三田紀房『砂の栄冠』に学べ!
高校野球を"興行"の視点から分析する「甲子園研究所」
講義(1)極細眉毛のバカ球児

『ドラゴン桜』の三田紀房が描くヤングマガジン連載中の"爽やかでズル賢い"本格野球漫画! ある日突然、いつも練習を見に来ていた謎の老人から、「この金で甲子園に行って欲しい」と現金1千万円を託されてしまった高校2年生の新キャプテン・七嶋。この1千万円が七嶋を変える! 手段を選ばずなりふり構わず、時には爽やか球児を演じるために猫もかぶる! 果たして七嶋が率いる樫野野球部は甲子園に行けるのか!?

「甲子園研究所」
講義(1) 極細眉毛のバカ球児

高校野球という宇宙、その森羅万象すべてに通じる男・所長が助手を従え、毎回テーマをメッタ斬りにする名物巻末コラム「甲子園研究所」! 今回は漫画本編でも取り上げられた「極細眉毛」をいろんな角度から大検証だっ!

所長 最近多いよね・・・。

助手 い、いきなりため息ですか!?

所長 「極細眉毛」だよ。

助手 あー、浦和秀学みたいな。やっぱり、違和感ありますよねぇ。あれって、高野連から禁止されてるんじゃなかったですか?

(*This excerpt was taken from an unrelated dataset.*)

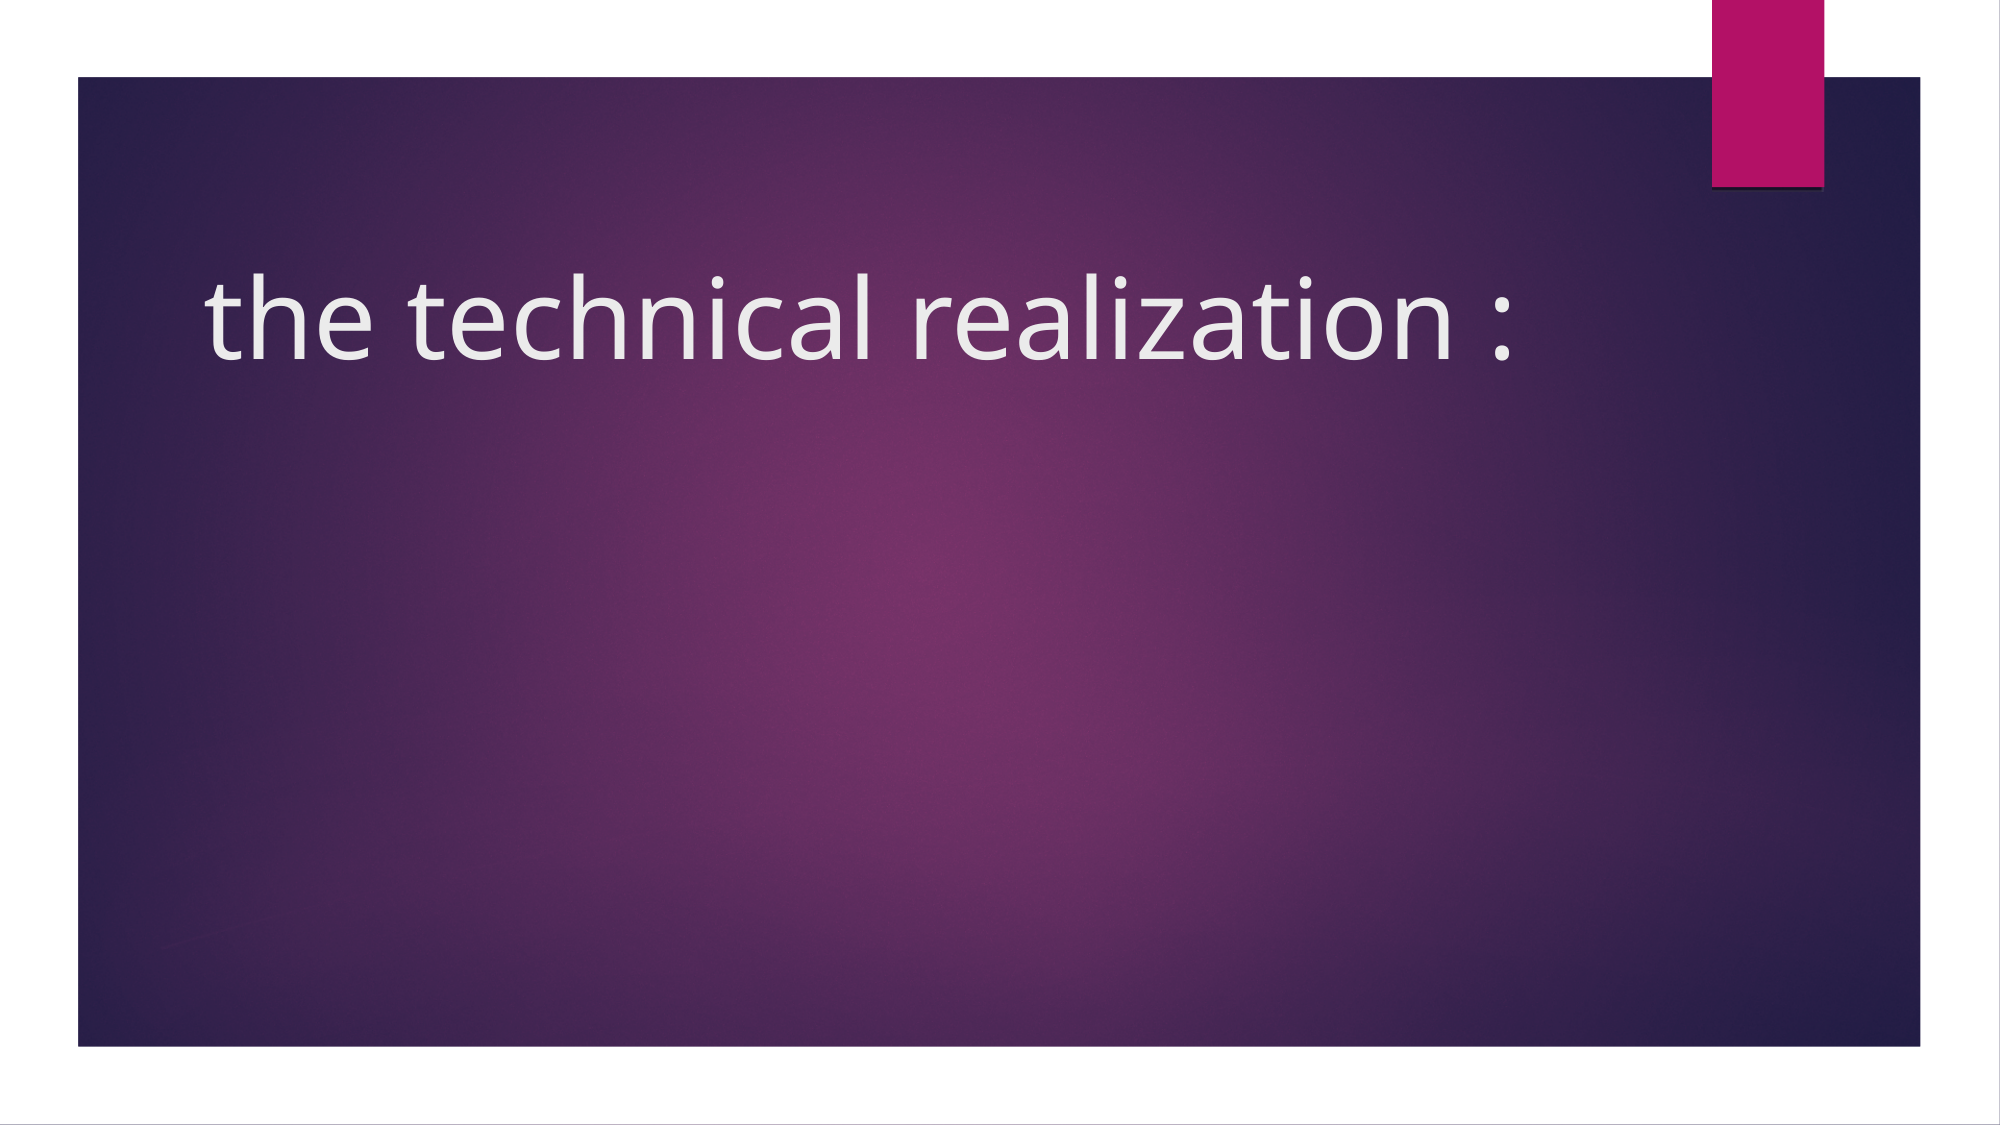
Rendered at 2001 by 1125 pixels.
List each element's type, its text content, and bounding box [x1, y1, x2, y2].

picture [79, 78, 1920, 1046]
text_box the technical realization : [188, 259, 1637, 390]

所長 そうそう。2004年11月に当時の脇村春夫会長の名前で、全国の高校に「校則違反の指導を徹底するように」という通達が出されている。テレビを見たファンから高野連に極細眉毛や制服ズボンの腰履き、茶髪など「目に余る」球児が増えていると苦情が殺到したのを受けて、そういう選手を厳しく指導するように要望したんだ。

助手 そのわりには多いような気がしますけど・・・。

通達は有名無実化!「極細」球児の現状!!

「極細眉毛」、その真実にトコトン迫る!!

所長 その通り。いまや有名無実化している感すらあるね。たとえ眉毛がなくても、実力があればマスコミはスター扱いするし。

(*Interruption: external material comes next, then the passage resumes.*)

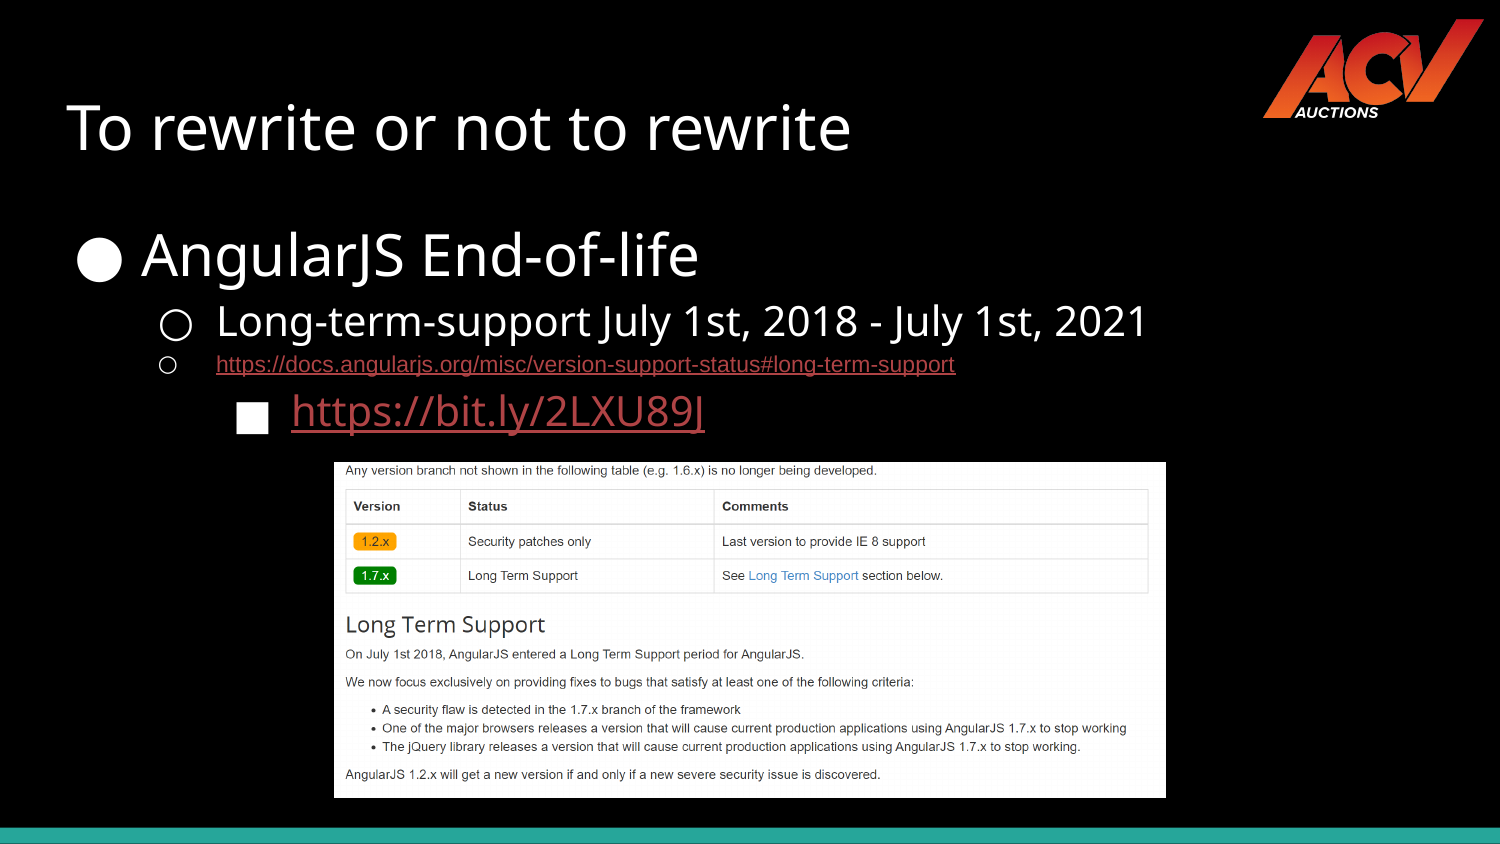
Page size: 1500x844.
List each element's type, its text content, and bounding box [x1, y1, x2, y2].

最近は細眉だけならいい方で、帽子の型のつけ方やかぶり方もひどいね。洗濯バサミで型をつけ、あみだに被る。頭の上にちょこんと載せてツバが上を向いているから、正面から見るとマークが見えない。細眉と合わせたら一発で頭が悪そうに見えるよ(笑)。

しかも、それだけじゃない。甲子園でも決められた23分間の取材時間内に携帯を触っている選手や、パンを食べながら記者と話す選手もいる。周りが見えていないんだ。

助手 そこまで乱れているんですか!! そういえば、電車内でも学校名がデカデカと書いてあるカバンを座席に置いたり、携帯で通話してる球児を見るような・・・。